WHEN GOVERNMENTS SWITCHED THEIR STORY FROM “FLATTEN THE CURVE” TO “LOCKDOWN UNTIL VACCINE”
At some point in early April, the official narrative switched form “don’t let hospitals get overwhelmed” to “you’re locked down for years until there’s a vaccine.”
In the early days of the COVID-19 panic—back in mid-March—articles began to appear pushing the idea of “flattening the curve” (the Washington Post ran an article called “Flatten the Curve” on March 14).

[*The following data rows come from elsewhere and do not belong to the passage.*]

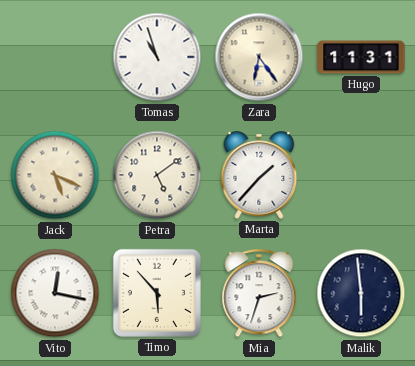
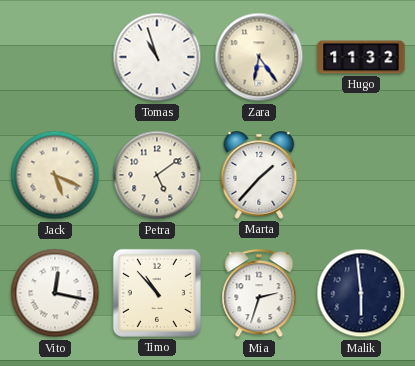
Hugo: 11:31 -> 11:32
Timo: 5:53 -> 10:53
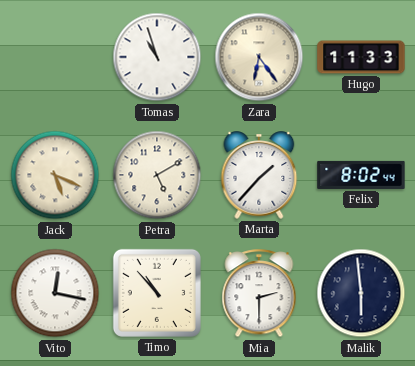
Hugo: 11:32 -> 11:33
Petra: 5:09 -> 5:10
Felix: none -> 8:02
Mia: 2:33 -> 2:30
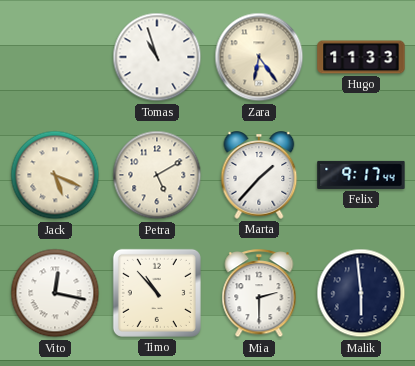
Felix: 8:02 -> 9:17
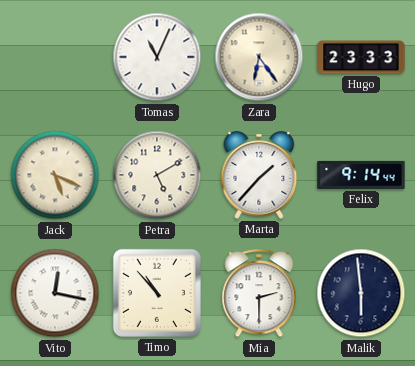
Tomas: 10:57 -> 11:04
Hugo: 11:33 -> 23:33
Felix: 9:17 -> 9:14
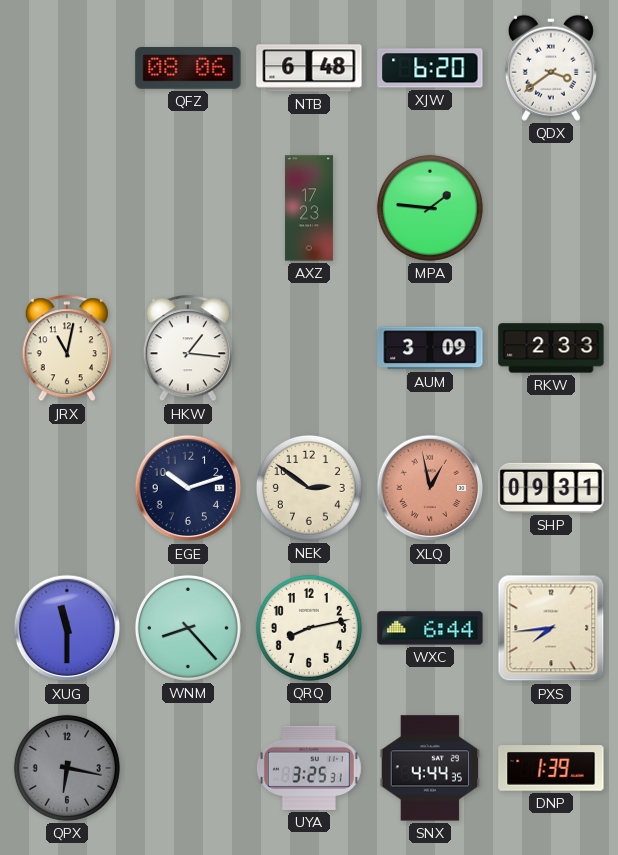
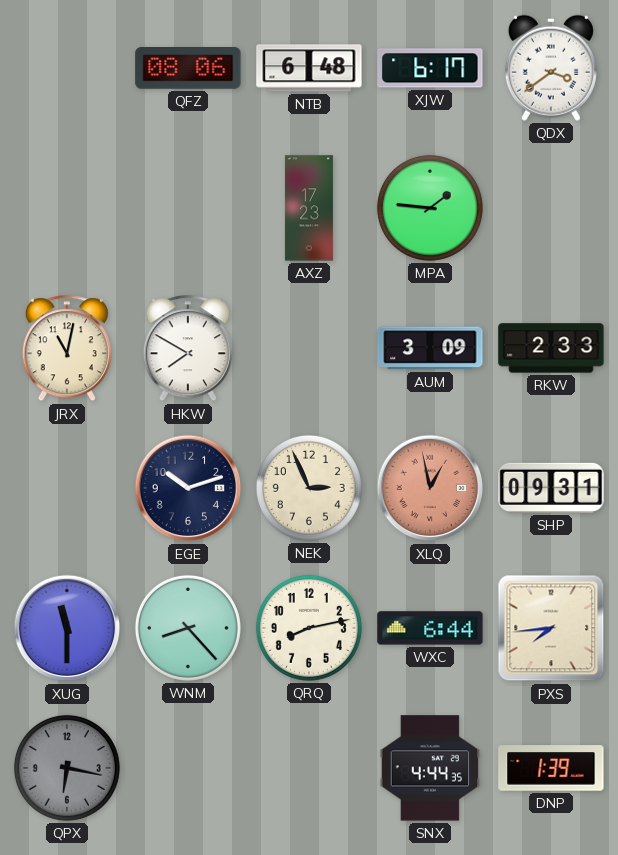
XJW: 6:20 -> 6:17
HKW: 1:16 -> 7:50
NEK: 2:51 -> 2:56
UYA: 3:25 -> none
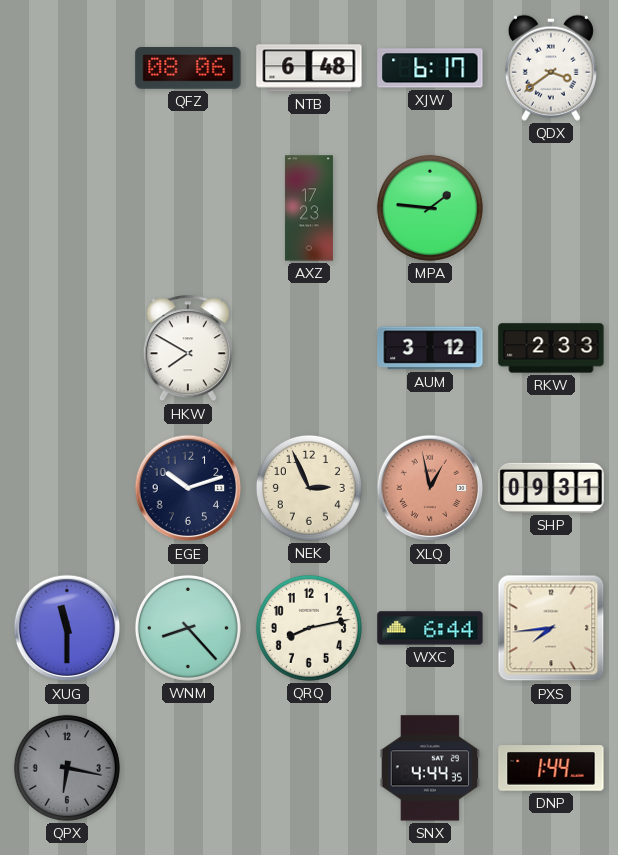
JRX: 11:02 -> none
AUM: 3:09 -> 3:12
DNP: 1:39 -> 1:44
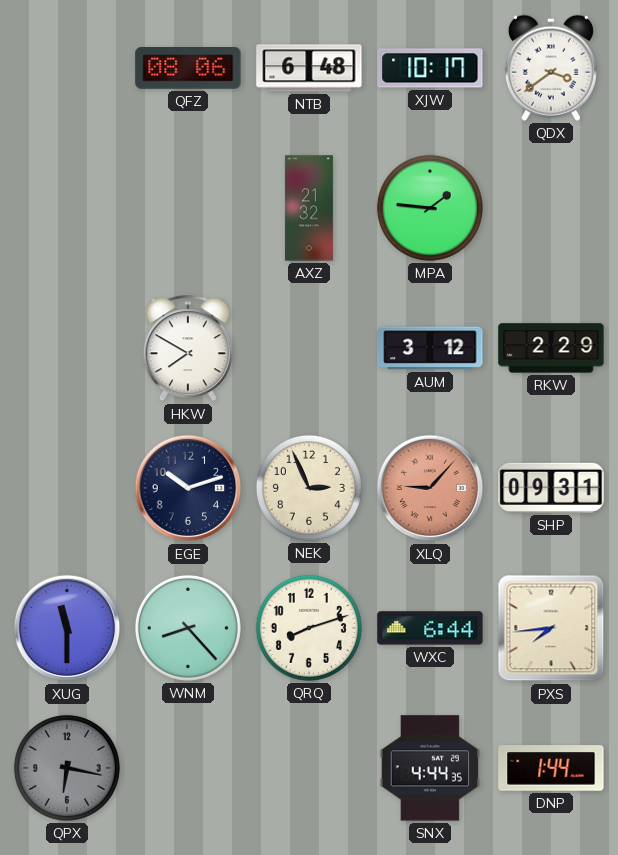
XJW: 6:17 -> 10:17
AXZ: 17:23 -> 21:32
RKW: 2:33 -> 2:29
XLQ: 12:58 -> 9:07
QRQ: 8:13 -> 8:12
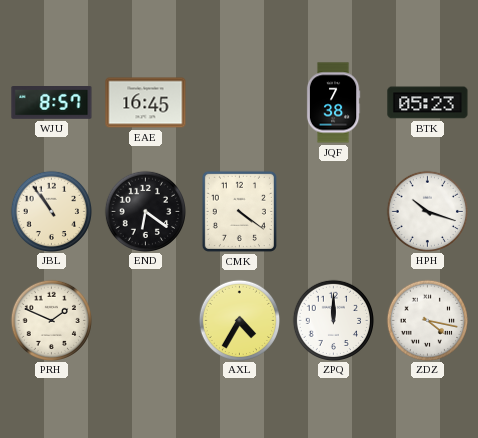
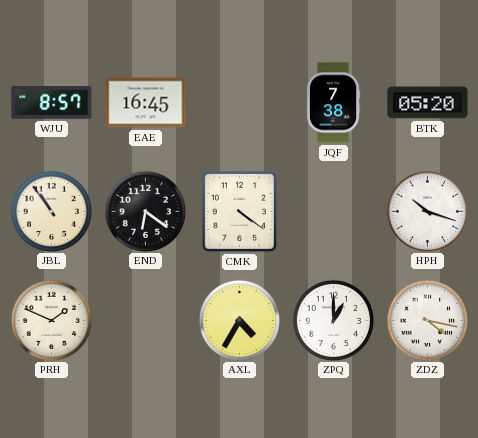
BTK: 05:23 -> 05:20
ZPQ: 12:00 -> 1:00
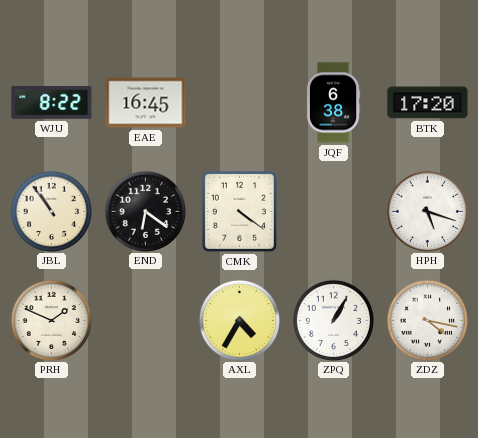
WJU: 8:57 -> 8:22
JQF: 7:38 -> 6:38
BTK: 05:20 -> 17:20
HPH: 10:18 -> 5:18
ZPQ: 1:00 -> 1:05
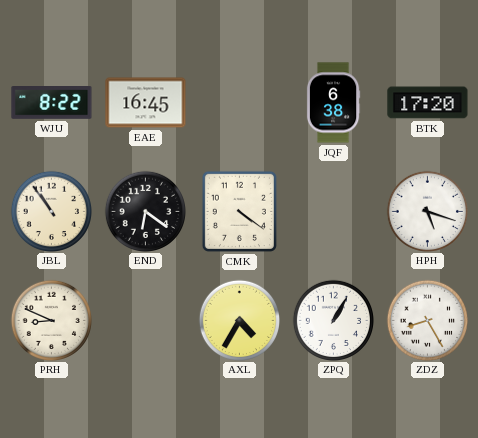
PRH: 1:49 -> 8:49
ZDZ: 4:17 -> 8:25
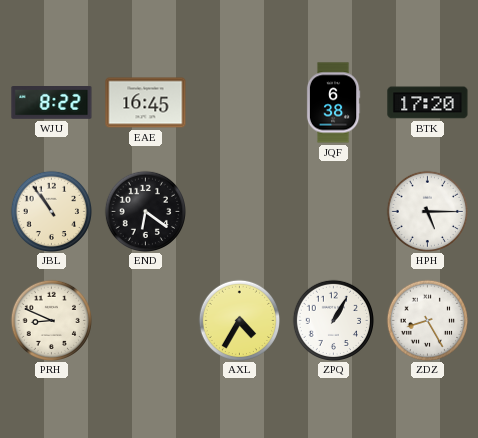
CMK: 4:21 -> none
HPH: 5:18 -> 5:15
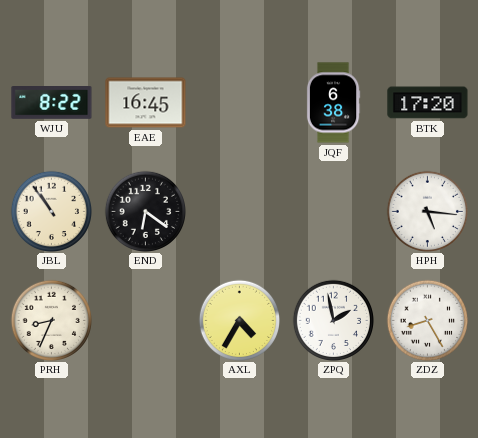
HPH: 5:15 -> 5:16
PRH: 8:49 -> 8:34
ZPQ: 1:05 -> 1:58
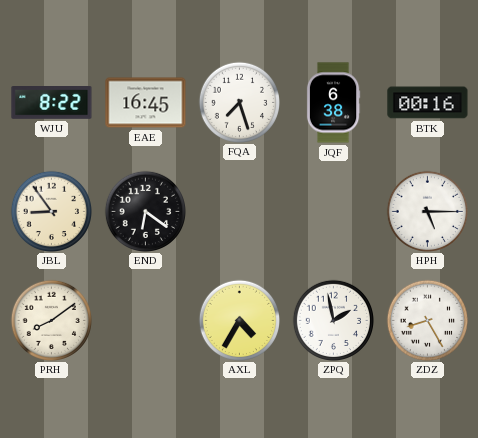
FQA: none -> 7:27
BTK: 17:20 -> 00:16
JBL: 10:54 -> 8:54
HPH: 5:16 -> 5:15
PRH: 8:34 -> 8:09
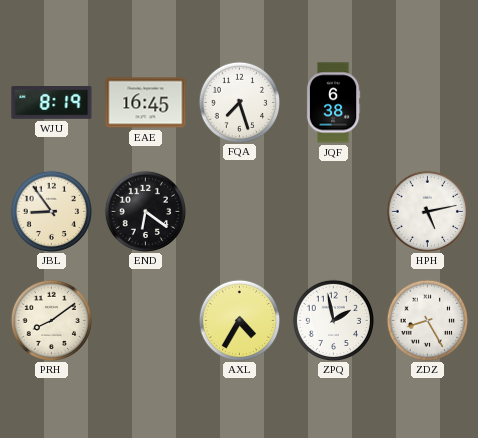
WJU: 8:22 -> 8:19
BTK: 00:16 -> none
HPH: 5:15 -> 5:13
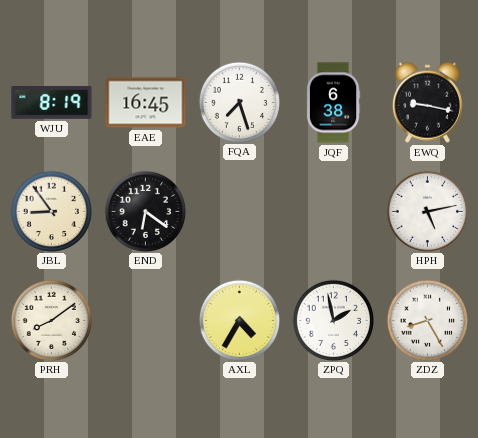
EWQ: none -> 9:17
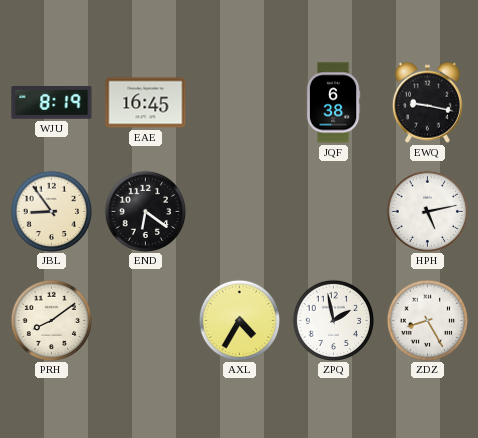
FQA: 7:27 -> none
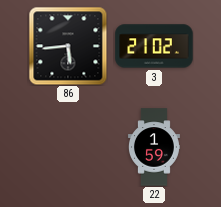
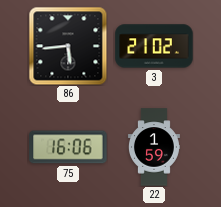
75: none -> 16:06
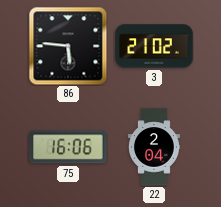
86: 5:44 -> 5:46
22: 1:59 -> 2:04
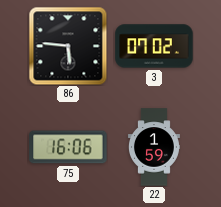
3: 21:02 -> 07:02
22: 2:04 -> 1:59
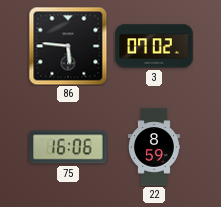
22: 1:59 -> 8:59
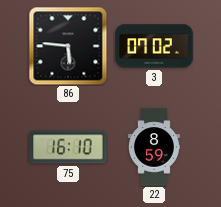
75: 16:06 -> 16:10
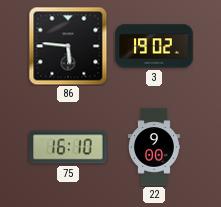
3: 07:02 -> 19:02
22: 8:59 -> 9:00
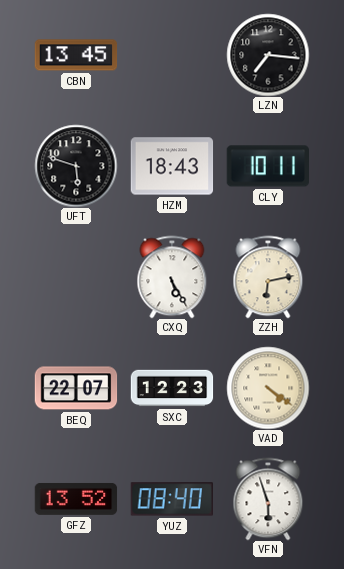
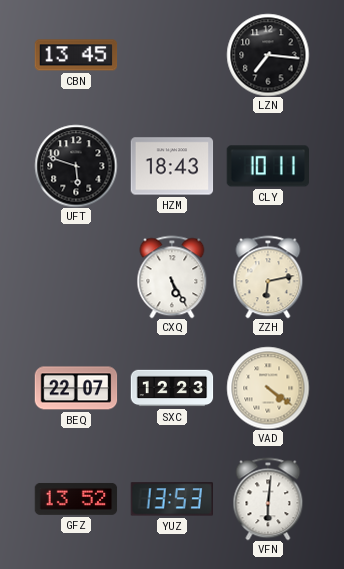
YUZ: 08:40 -> 13:53
VFN: 5:57 -> 6:01
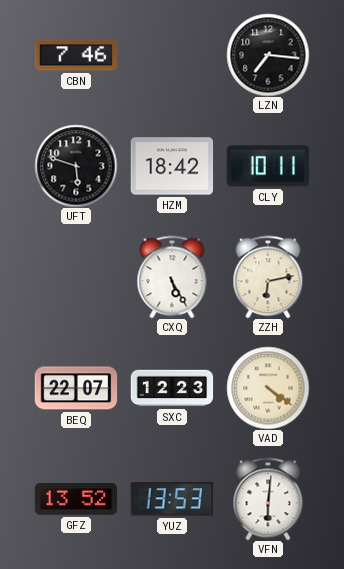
CBN: 13:45 -> 7:46
HZM: 18:43 -> 18:42
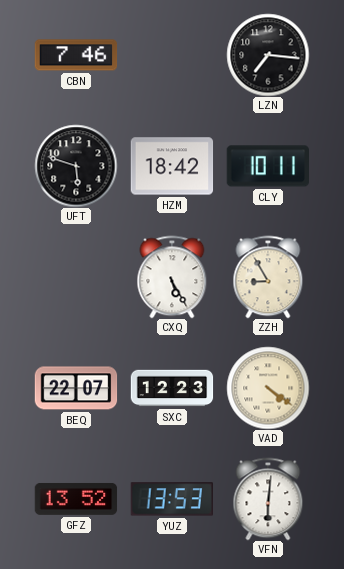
ZZH: 6:13 -> 8:55
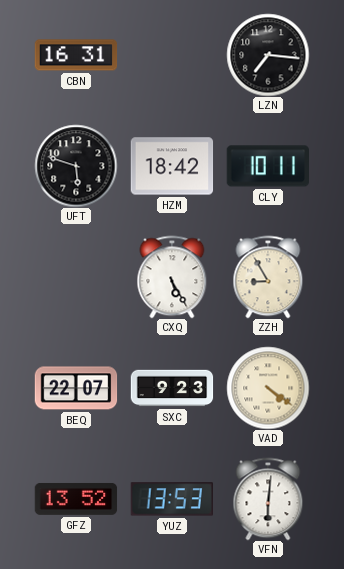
CBN: 7:46 -> 16:31
SXC: 12:23 -> 9:23
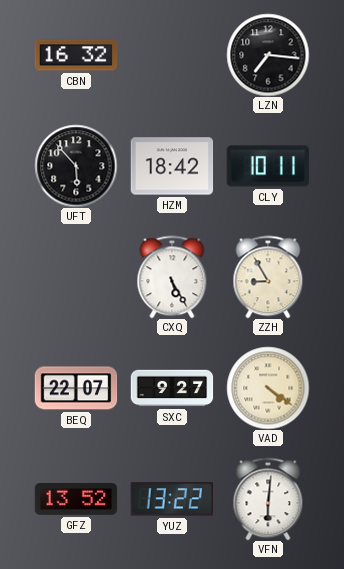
CBN: 16:31 -> 16:32
UFT: 5:48 -> 5:53
SXC: 9:23 -> 9:27
YUZ: 13:53 -> 13:22
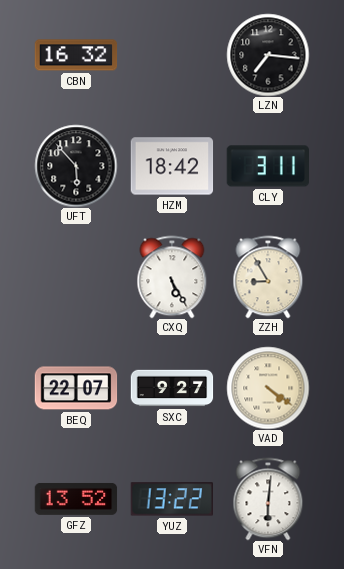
CLY: 10:11 -> 3:11
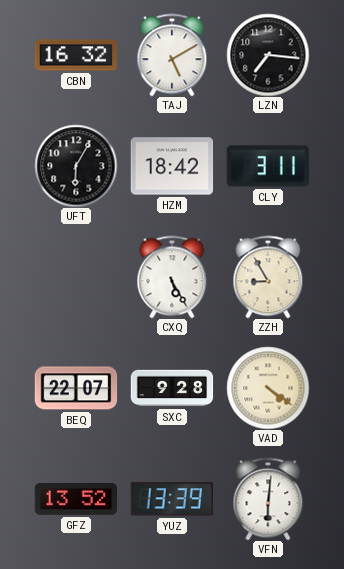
TAJ: none -> 5:10
UFT: 5:53 -> 6:05
SXC: 9:27 -> 9:28
YUZ: 13:22 -> 13:39
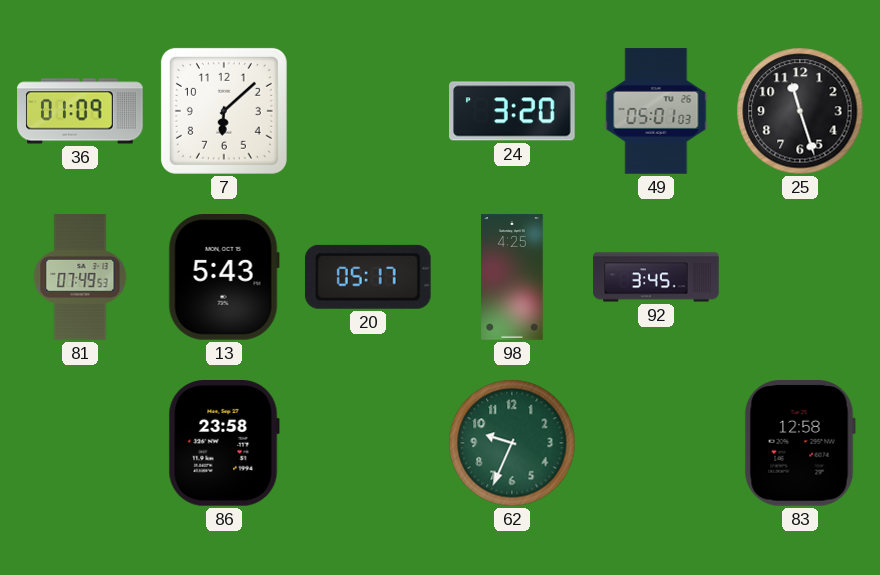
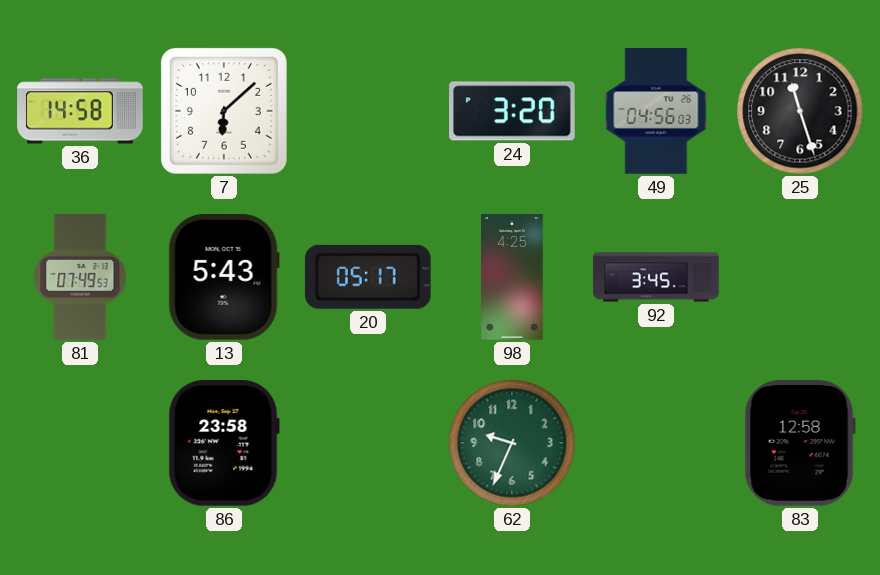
36: 01:09 -> 14:58
49: 05:01 -> 04:56
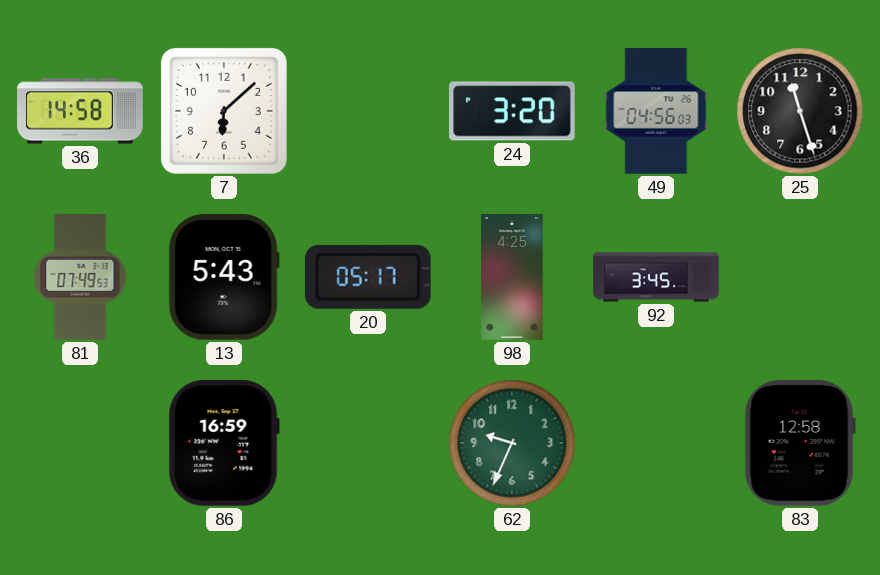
86: 23:58 -> 16:59
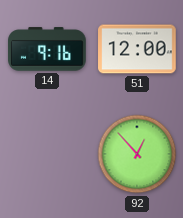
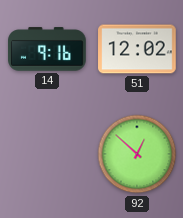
51: 12:00 -> 12:02
92: 12:53 -> 12:52
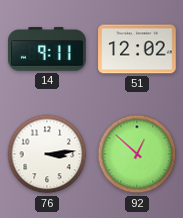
14: 9:16 -> 9:11
76: none -> 3:14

This idea was premised on spreading out the total number of COVID-19 infections over time, so as to not overburden the healthcare infrastructure. A March 11 article for Statnews, summed it up:
“I think the whole notion of flattening the curve is to slow things down so that this doesn’t hit us like a brick wall,” said Michael Mina, associate medical director of clinical microbiology at Boston’s Brigham and Women’s Hospital. “It’s really all borne out of the risk of our health care infrastructure pulling apart at the seams if the virus spreads too quickly and too many people start showing up at the emergency room at any given time.”
In those days, it was still considered madness to suggest outlawing jobs for millions of Americans or “shutting down” entire national economies in an effort to “flatten the curve.” Thus, the article lists for more moderate mitigation strategies:
By taking certain steps—canceling large public gatherings, for instance, and encouraging some people to restrict their contact with others—governments have a shot at stamping out new chains of transmission, while also trying to mitigate the damage of the spread that isn’t under control.
What we got, of course, was something much more far reaching, radical, and disastrous for both the economy and for long-term health problems.
For the next two weeks or so, governments mostly sold the idea of forced social distancing as a measure to “flatten the curve” and the phrase began appearing everywhere in social media, media publications and government announcements.